# [Instructions to follow]
Give a faithful, exact copy of all entries, minus the images.
Entries shown: Begin
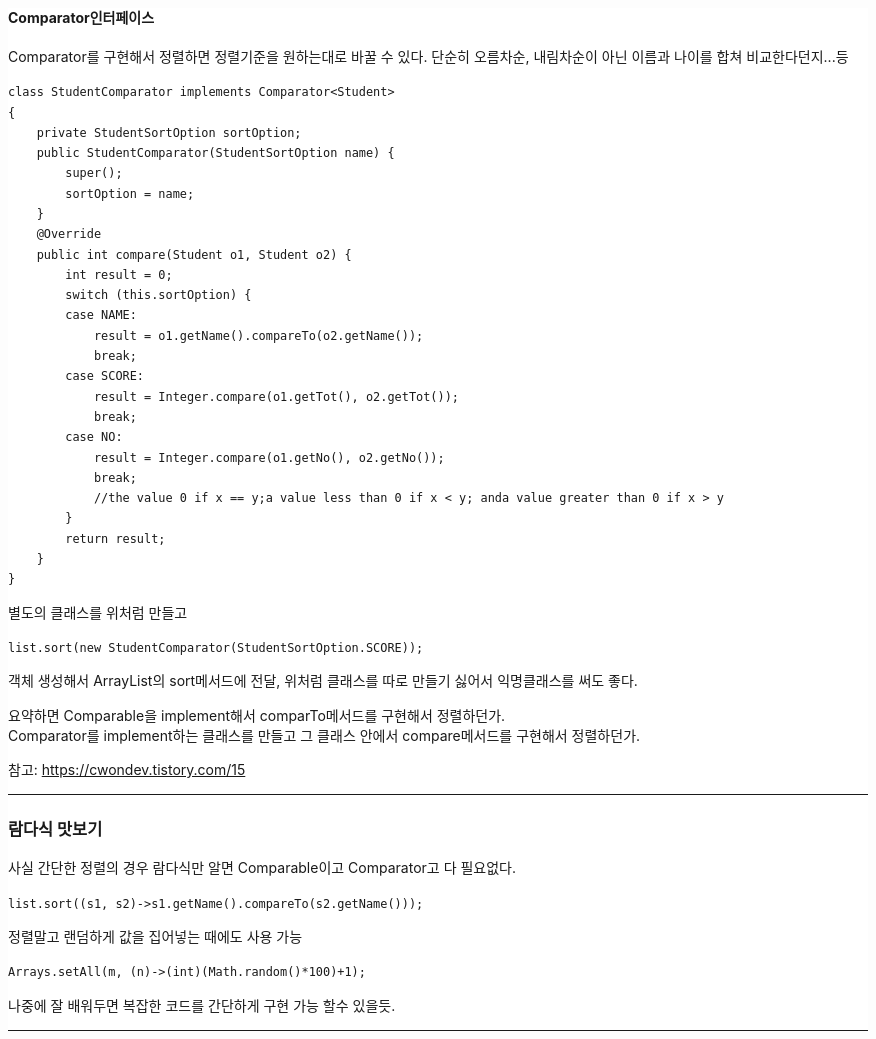 
#### Comparator인터페이스

Comparator를 구현해서 정렬하면 정렬기준을 원하는대로 바꿀 수 있다.
단순히 오름차순, 내림차순이 아닌 이름과 나이를 합쳐 비교한다던지...등

```
class StudentComparator implements Comparator<Student>
{
	private StudentSortOption sortOption;
	public StudentComparator(StudentSortOption name) {
		super();
		sortOption = name;
	}
	@Override
	public int compare(Student o1, Student o2) {
		int result = 0;
		switch (this.sortOption) {
		case NAME:
			result = o1.getName().compareTo(o2.getName());
			break;
		case SCORE:
			result = Integer.compare(o1.getTot(), o2.getTot());
			break;
		case NO:
			result = Integer.compare(o1.getNo(), o2.getNo());
			break;
			//the value 0 if x == y;a value less than 0 if x < y; anda value greater than 0 if x > y
		}
		return result;
	}
}
```
별도의 클래스를 위처럼 만들고
```
list.sort(new StudentComparator(StudentSortOption.SCORE));
```
객체 생성해서 ArrayList의 sort메서드에 전달,
위처럼 클래스를 따로 만들기 싫어서 익명클래스를 써도 좋다.

요약하면
Comparable을 implement해서 comparTo메서드를 구현해서 정렬하던가.  
Comparator를 implement하는 클래스를 만들고 그 클래스 안에서 compare메서드를 구현해서 정렬하던가.  

참고: https://cwondev.tistory.com/15

-----

### 람다식 맛보기

사실 간단한 정렬의 경우 람다식만 알면 Comparable이고 Comparator고 다 필요없다.

```
list.sort((s1, s2)->s1.getName().compareTo(s2.getName()));
```

정렬말고 랜덤하게 값을 집어넣는 때에도 사용 가능
```
Arrays.setAll(m, (n)->(int)(Math.random()*100)+1);
```

나중에 잘 배워두면 복잡한 코드를 간단하게 구현 가능 할수 있을듯.

----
Entries shown: End
# [Solution]
#### Comparator인터페이스

Comparator를 구현해서 정렬하면 정렬기준을 원하는대로 바꿀 수 있다.
단순히 오름차순, 내림차순이 아닌 이름과 나이를 합쳐 비교한다던지...등

```
class StudentComparator implements Comparator<Student>
{
	private StudentSortOption sortOption;
	public StudentComparator(StudentSortOption name) {
		super();
		sortOption = name;
	}
	@Override
	public int compare(Student o1, Student o2) {
		int result = 0;
		switch (this.sortOption) {
		case NAME:
			result = o1.getName().compareTo(o2.getName());
			break;
		case SCORE:
			result = Integer.compare(o1.getTot(), o2.getTot());
			break;
		case NO:
			result = Integer.compare(o1.getNo(), o2.getNo());
			break;
			//the value 0 if x == y;a value less than 0 if x < y; anda value greater than 0 if x > y
		}
		return result;
	}
}
```
별도의 클래스를 위처럼 만들고
```
list.sort(new StudentComparator(StudentSortOption.SCORE));
```
객체 생성해서 ArrayList의 sort메서드에 전달,
위처럼 클래스를 따로 만들기 싫어서 익명클래스를 써도 좋다.

요약하면
Comparable을 implement해서 comparTo메서드를 구현해서 정렬하던가.  
Comparator를 implement하는 클래스를 만들고 그 클래스 안에서 compare메서드를 구현해서 정렬하던가.  

참고: https://cwondev.tistory.com/15

-----

### 람다식 맛보기

사실 간단한 정렬의 경우 람다식만 알면 Comparable이고 Comparator고 다 필요없다.

```
list.sort((s1, s2)->s1.getName().compareTo(s2.getName()));
```

정렬말고 랜덤하게 값을 집어넣는 때에도 사용 가능
```
Arrays.setAll(m, (n)->(int)(Math.random()*100)+1);
```

나중에 잘 배워두면 복잡한 코드를 간단하게 구현 가능 할수 있을듯.

----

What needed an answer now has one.